Looks like you did the math right. A good check is to see if your tension values make sense:
(1) Do the tensions add up to the right total upward force?
(2) From the picture, which cable would you expect to have a larger tension? Does your answer agree with this?

3. Dec 16, 2013

### robbyrandhawa

how did u get 0.2 and 1.8?

4. Dec 16, 2013

### SteamKing

Staff Emeritus
Look carefully at the dimensions of the sign and its supports.

5. Apr 14, 2015

### SteveS

In this case in order to take the cats out of the equation, I calculated the new cm for the sign.

xcm = (5.0kg)(0.2m) + (30kg)(1m) + (5.0kg)(1.8m) + (5.0kg)(2.0m) / 45kg = 1.11 m from the left edge of the sign.

The i simply used that in the torque equation.

With T1 as the pivot point:
T2 = (45kg)(9.80)(0.91m) / 1.6 m = 250.82 N , 2.5 x10^2 N

∑F = T1 + T2 = mg
T1 = (45kg)(9.80m/s^2) - 250.82 N = 190.1 N 1.9 x10^2 N

I realize i probably should have calculated a ycm but it seems to match the answers you got from the other approach.

6. May 16, 2015

### Brendan Webb

Hey steve,

how did you decide to use the 1.6m when dividing by the torque force

7. May 16, 2015

### SteveS

Hey Brendan, lucky I was just checking something else out on here when you asked.

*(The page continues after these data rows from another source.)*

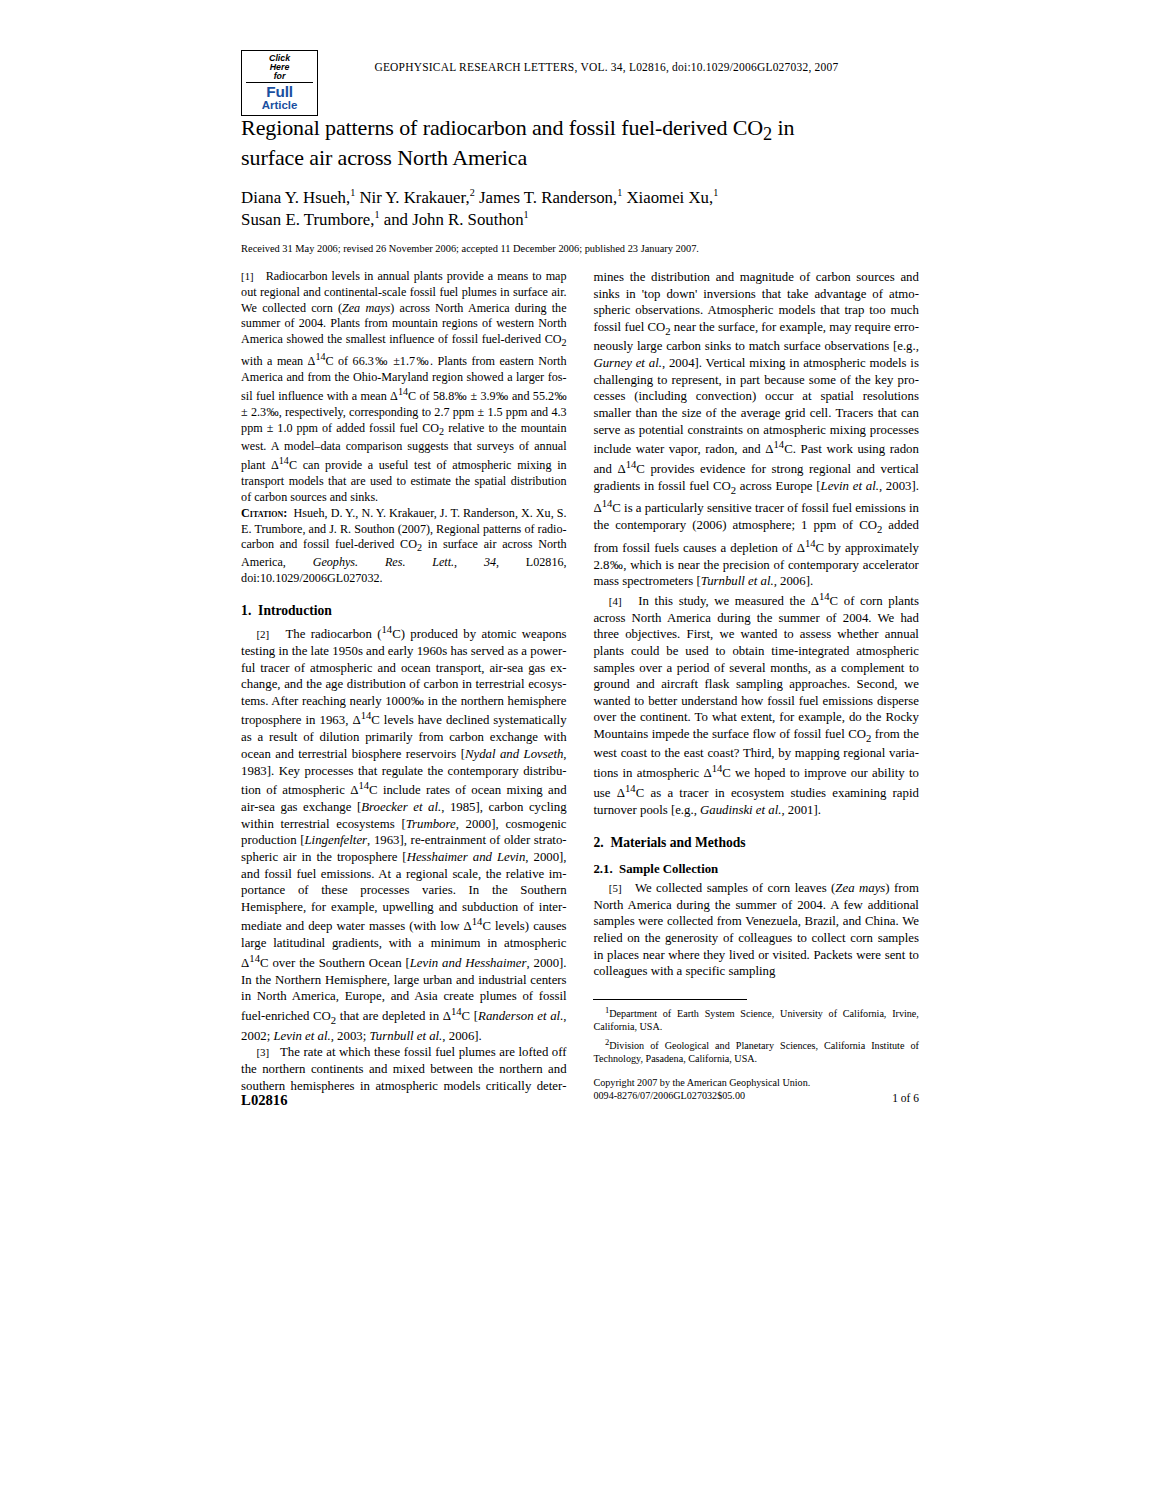GEOPHYSICAL RESEARCH LETTERS, VOL. 34, L02816, doi:10.1029/2006GL027032, 2007
Click
Here
for
Full
Article
Regional patterns of radiocarbon and fossil fuel-derived CO2 in
surface air across North America
Diana Y. Hsueh,1 Nir Y. Krakauer,2 James T. Randerson,1 Xiaomei Xu,1
Susan E. Trumbore,1 and John R. Southon1
Received 31 May 2006; revised 26 November 2006; accepted 11 December 2006; published 23 January 2007.
[1] Radiocarbon levels in annual plants provide a means to map out regional and continental-scale fossil fuel plumes in surface air. We collected corn (Zea mays) across North America during the summer of 2004. Plants from mountain regions of western North America showed the smallest influence of fossil fuel-derived CO2 with a mean Δ14C of 66.3‰ ±1.7‰. Plants from eastern North America and from the Ohio-Maryland region showed a larger fossil fuel influence with a mean Δ14C of 58.8‰ ± 3.9‰ and 55.2‰ ± 2.3‰, respectively, corresponding to 2.7 ppm ± 1.5 ppm and 4.3 ppm ± 1.0 ppm of added fossil fuel CO2 relative to the mountain west. A model–data comparison suggests that surveys of annual plant Δ14C can provide a useful test of atmospheric mixing in transport models that are used to estimate the spatial distribution of carbon sources and sinks.
Citation: Hsueh, D. Y., N. Y. Krakauer, J. T. Randerson, X. Xu, S. E. Trumbore, and J. R. Southon (2007), Regional patterns of radiocarbon and fossil fuel-derived CO2 in surface air across North America, Geophys. Res. Lett., 34, L02816, doi:10.1029/2006GL027032.
1. Introduction
[2] The radiocarbon (14C) produced by atomic weapons testing in the late 1950s and early 1960s has served as a powerful tracer of atmospheric and ocean transport, air-sea gas exchange, and the age distribution of carbon in terrestrial ecosystems. After reaching nearly 1000‰ in the northern hemisphere troposphere in 1963, Δ14C levels have declined systematically as a result of dilution primarily from carbon exchange with ocean and terrestrial biosphere reservoirs [Nydal and Lovseth, 1983]. Key processes that regulate the contemporary distribution of atmospheric Δ14C include rates of ocean mixing and air-sea gas exchange [Broecker et al., 1985], carbon cycling within terrestrial ecosystems [Trumbore, 2000], cosmogenic production [Lingenfelter, 1963], re-entrainment of older stratospheric air in the troposphere [Hesshaimer and Levin, 2000], and fossil fuel emissions. At a regional scale, the relative importance of these processes varies. In the Southern Hemisphere, for example, upwelling and subduction of intermediate and deep water masses (with low Δ14C levels) causes large latitudinal gradients, with a minimum in atmospheric Δ14C over the Southern Ocean [Levin and Hesshaimer, 2000]. In the Northern Hemisphere, large urban and industrial centers in North America, Europe, and Asia create plumes of fossil fuel-enriched CO2 that are depleted in Δ14C [Randerson et al., 2002; Levin et al., 2003; Turnbull et al., 2006].
[3] The rate at which these fossil fuel plumes are lofted off the northern continents and mixed between the northern and southern hemispheres in atmospheric models critically determines the distribution and magnitude of carbon sources and sinks in 'top down' inversions that take advantage of atmospheric observations. Atmospheric models that trap too much fossil fuel CO2 near the surface, for example, may require erroneously large carbon sinks to match surface observations [e.g., Gurney et al., 2004]. Vertical mixing in atmospheric models is challenging to represent, in part because some of the key processes (including convection) occur at spatial resolutions smaller than the size of the average grid cell. Tracers that can serve as potential constraints on atmospheric mixing processes include water vapor, radon, and Δ14C. Past work using radon and Δ14C provides evidence for strong regional and vertical gradients in fossil fuel CO2 across Europe [Levin et al., 2003]. Δ14C is a particularly sensitive tracer of fossil fuel emissions in the contemporary (2006) atmosphere; 1 ppm of CO2 added from fossil fuels causes a depletion of Δ14C by approximately 2.8‰, which is near the precision of contemporary accelerator mass spectrometers [Turnbull et al., 2006].
[4] In this study, we measured the Δ14C of corn plants across North America during the summer of 2004. We had three objectives. First, we wanted to assess whether annual plants could be used to obtain time-integrated atmospheric samples over a period of several months, as a complement to ground and aircraft flask sampling approaches. Second, we wanted to better understand how fossil fuel emissions disperse over the continent. To what extent, for example, do the Rocky Mountains impede the surface flow of fossil fuel CO2 from the west coast to the east coast? Third, by mapping regional variations in atmospheric Δ14C we hoped to improve our ability to use Δ14C as a tracer in ecosystem studies examining rapid turnover pools [e.g., Gaudinski et al., 2001].
2. Materials and Methods
2.1. Sample Collection
[5] We collected samples of corn leaves (Zea mays) from North America during the summer of 2004. A few additional samples were collected from Venezuela, Brazil, and China. We relied on the generosity of colleagues to collect corn samples in places near where they lived or visited. Packets were sent to colleagues with a specific sampling
1Department of Earth System Science, University of California, Irvine, California, USA.
2Division of Geological and Planetary Sciences, California Institute of Technology, Pasadena, California, USA.
Copyright 2007 by the American Geophysical Union.
0094-8276/07/2006GL027032$05.00
L02816
1 of 6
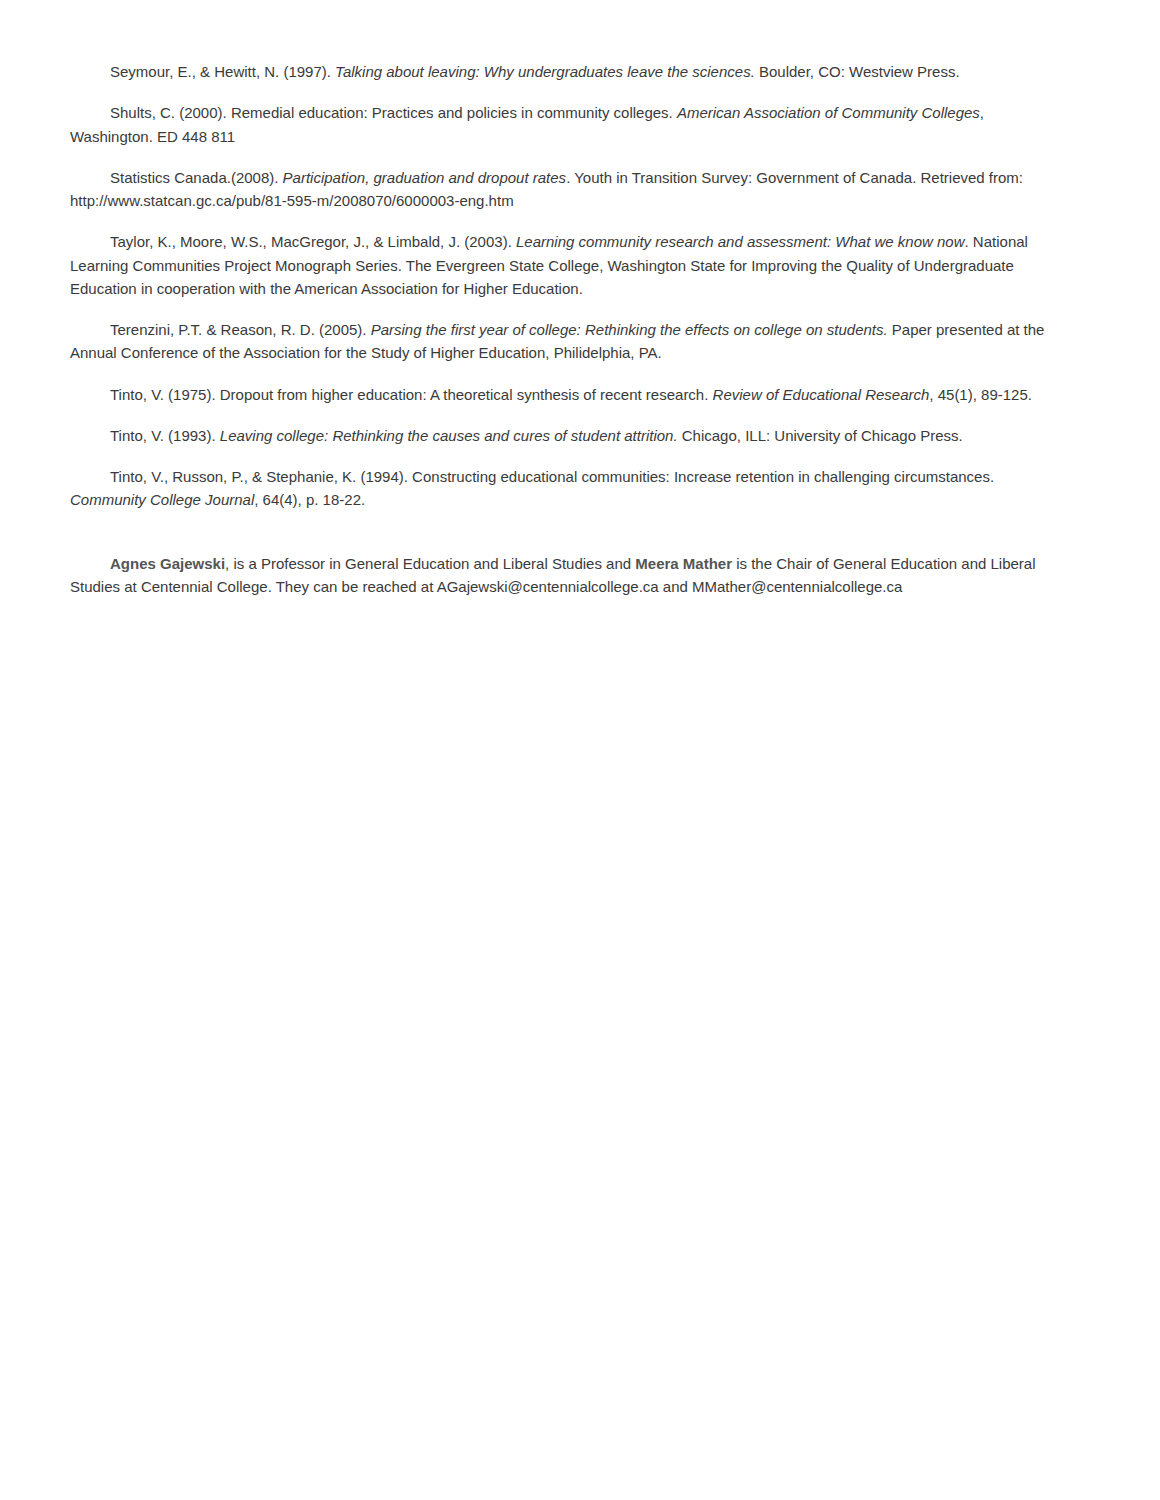Seymour, E., & Hewitt, N. (1997). Talking about leaving: Why undergraduates leave the sciences. Boulder, CO: Westview Press.
Shults, C. (2000). Remedial education: Practices and policies in community colleges. American Association of Community Colleges, Washington. ED 448 811
Statistics Canada.(2008). Participation, graduation and dropout rates. Youth in Transition Survey: Government of Canada. Retrieved from: http://www.statcan.gc.ca/pub/81-595-m/2008070/6000003-eng.htm
Taylor, K., Moore, W.S., MacGregor, J., & Limbald, J. (2003). Learning community research and assessment: What we know now. National Learning Communities Project Monograph Series. The Evergreen State College, Washington State for Improving the Quality of Undergraduate Education in cooperation with the American Association for Higher Education.
Terenzini, P.T. & Reason, R. D. (2005). Parsing the first year of college: Rethinking the effects on college on students. Paper presented at the Annual Conference of the Association for the Study of Higher Education, Philidelphia, PA.
Tinto, V. (1975). Dropout from higher education: A theoretical synthesis of recent research. Review of Educational Research, 45(1), 89-125.
Tinto, V. (1993). Leaving college: Rethinking the causes and cures of student attrition. Chicago, ILL: University of Chicago Press.
Tinto, V., Russon, P., & Stephanie, K. (1994). Constructing educational communities: Increase retention in challenging circumstances. Community College Journal, 64(4), p. 18-22.
Agnes Gajewski, is a Professor in General Education and Liberal Studies and Meera Mather is the Chair of General Education and Liberal Studies at Centennial College. They can be reached at AGajewski@centennialcollege.ca and MMather@centennialcollege.ca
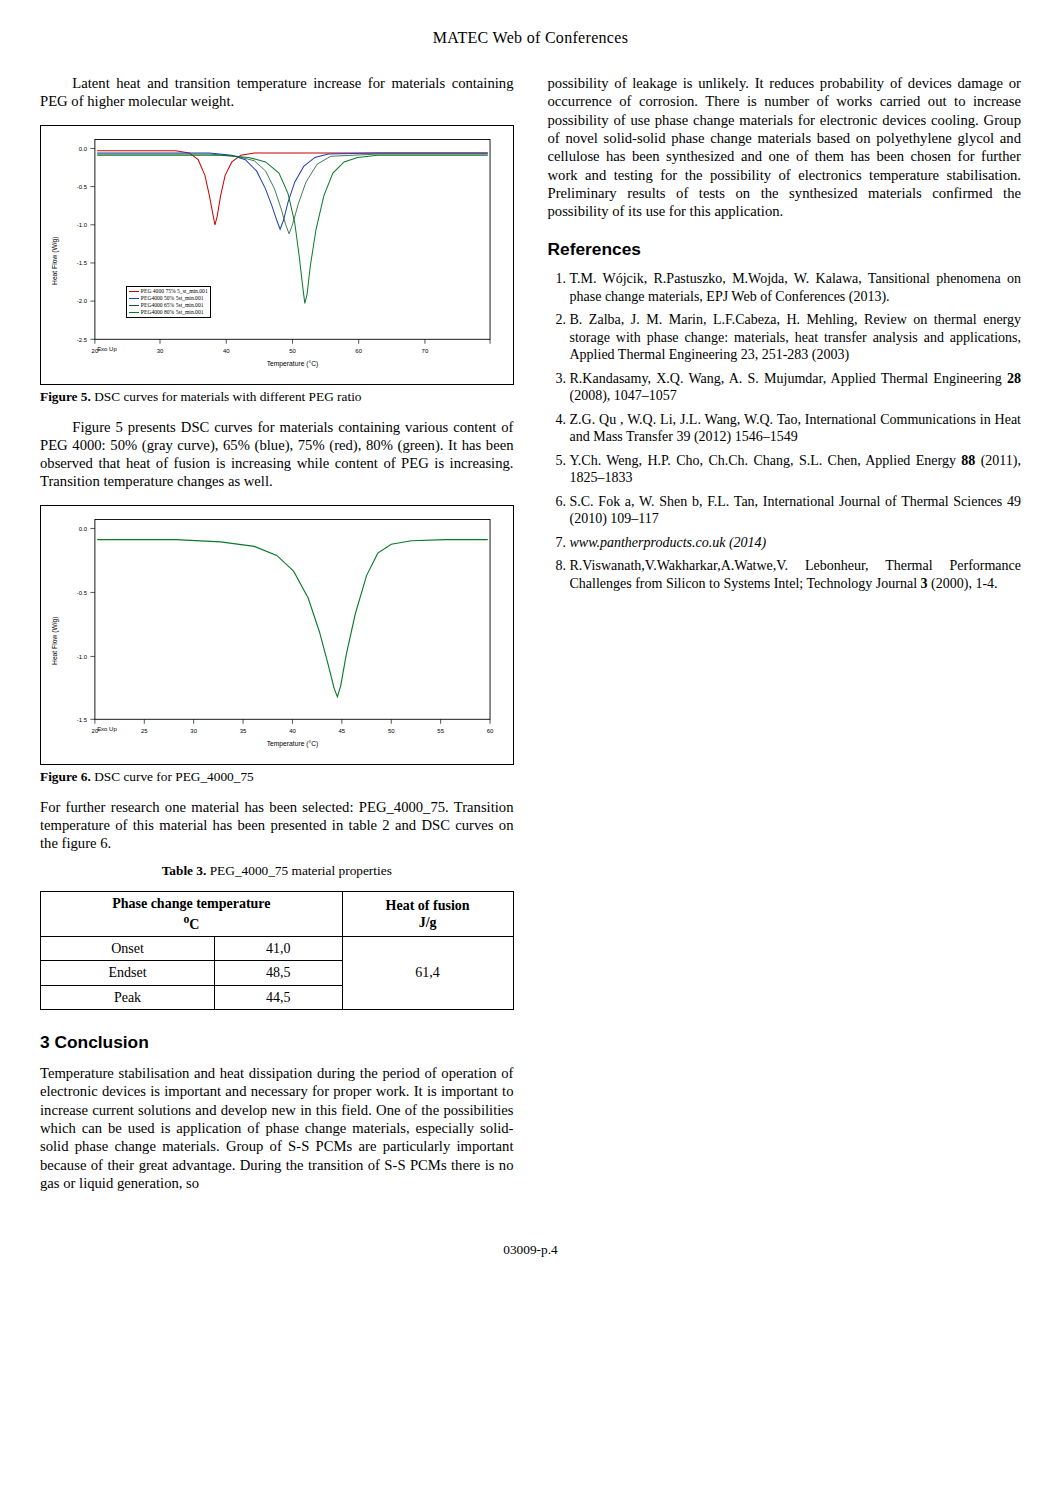MATEC Web of Conferences
Latent heat and transition temperature increase for materials containing PEG of higher molecular weight.
0.0 -0.5 -1.0 -1.5 -2.0 -2.5 20 30 40 50 60 70 Heat Flow (W/g) Temperature (°C) Exo Up
PEG 4000 75% 5_st_min.001
PEG4000 50% 5st_min.001
PEG4000 65% 5st_min.001
PEG4000 80% 5st_min.001
Figure 5. DSC curves for materials with different PEG ratio
Figure 5 presents DSC curves for materials containing various content of PEG 4000: 50% (gray curve), 65% (blue), 75% (red), 80% (green). It has been observed that heat of fusion is increasing while content of PEG is increasing. Transition temperature changes as well.
0.0 -0.5 -1.0 -1.5 20 25 30 35 40 45 50 55 60 Heat Flow (W/g) Temperature (°C) Exo Up
Figure 6. DSC curve for PEG_4000_75
For further research one material has been selected: PEG_4000_75. Transition temperature of this material has been presented in table 2 and DSC curves on the figure 6.
Table 3. PEG_4000_75 material properties
| Phase change temperature o C | Heat of fusion J/g |
| --- | --- |
| Onset | 41,0 | 61,4 |
| Endset | 48,5 |
| Peak | 44,5 |
3 Conclusion
Temperature stabilisation and heat dissipation during the period of operation of electronic devices is important and necessary for proper work. It is important to increase current solutions and develop new in this field. One of the possibilities which can be used is application of phase change materials, especially solid-solid phase change materials. Group of S-S PCMs are particularly important because of their great advantage. During the transition of S-S PCMs there is no gas or liquid generation, so
possibility of leakage is unlikely. It reduces probability of devices damage or occurrence of corrosion. There is number of works carried out to increase possibility of use phase change materials for electronic devices cooling. Group of novel solid-solid phase change materials based on polyethylene glycol and cellulose has been synthesized and one of them has been chosen for further work and testing for the possibility of electronics temperature stabilisation. Preliminary results of tests on the synthesized materials confirmed the possibility of its use for this application.
References
T.M. Wójcik, R.Pastuszko, M.Wojda, W. Kalawa, Tansitional phenomena on phase change materials, EPJ Web of Conferences (2013).
B. Zalba, J. M. Marin, L.F.Cabeza, H. Mehling, Review on thermal energy storage with phase change: materials, heat transfer analysis and applications, Applied Thermal Engineering 23, 251-283 (2003)
R.Kandasamy, X.Q. Wang, A. S. Mujumdar, Applied Thermal Engineering 28 (2008), 1047–1057
Z.G. Qu , W.Q. Li, J.L. Wang, W.Q. Tao, International Communications in Heat and Mass Transfer 39 (2012) 1546–1549
Y.Ch. Weng, H.P. Cho, Ch.Ch. Chang, S.L. Chen, Applied Energy 88 (2011), 1825–1833
S.C. Fok a, W. Shen b, F.L. Tan, International Journal of Thermal Sciences 49 (2010) 109–117
www.pantherproducts.co.uk (2014)
R.Viswanath,V.Wakharkar,A.Watwe,V. Lebonheur, Thermal Performance Challenges from Silicon to Systems Intel; Technology Journal 3 (2000), 1-4.
03009-p.4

I used 1.6m for the torque because T1 is the pivot point so from T1 to T2 is 1.6m.

8. May 16, 2015

### Brendan Webb

ahh yes, I was having a hard time understanding. Thanks!

9. May 16, 2015

### SteveS

I didn't put it in the post I made before but the ∑T equation is:

ΣT = T1*(0) + T2(1.6 m) - (45kg)(9.80 m/s^2)(0.91m)

distances are all from T1 since it's the pivot point. This lets you zero out T1 and find for the unknown T2.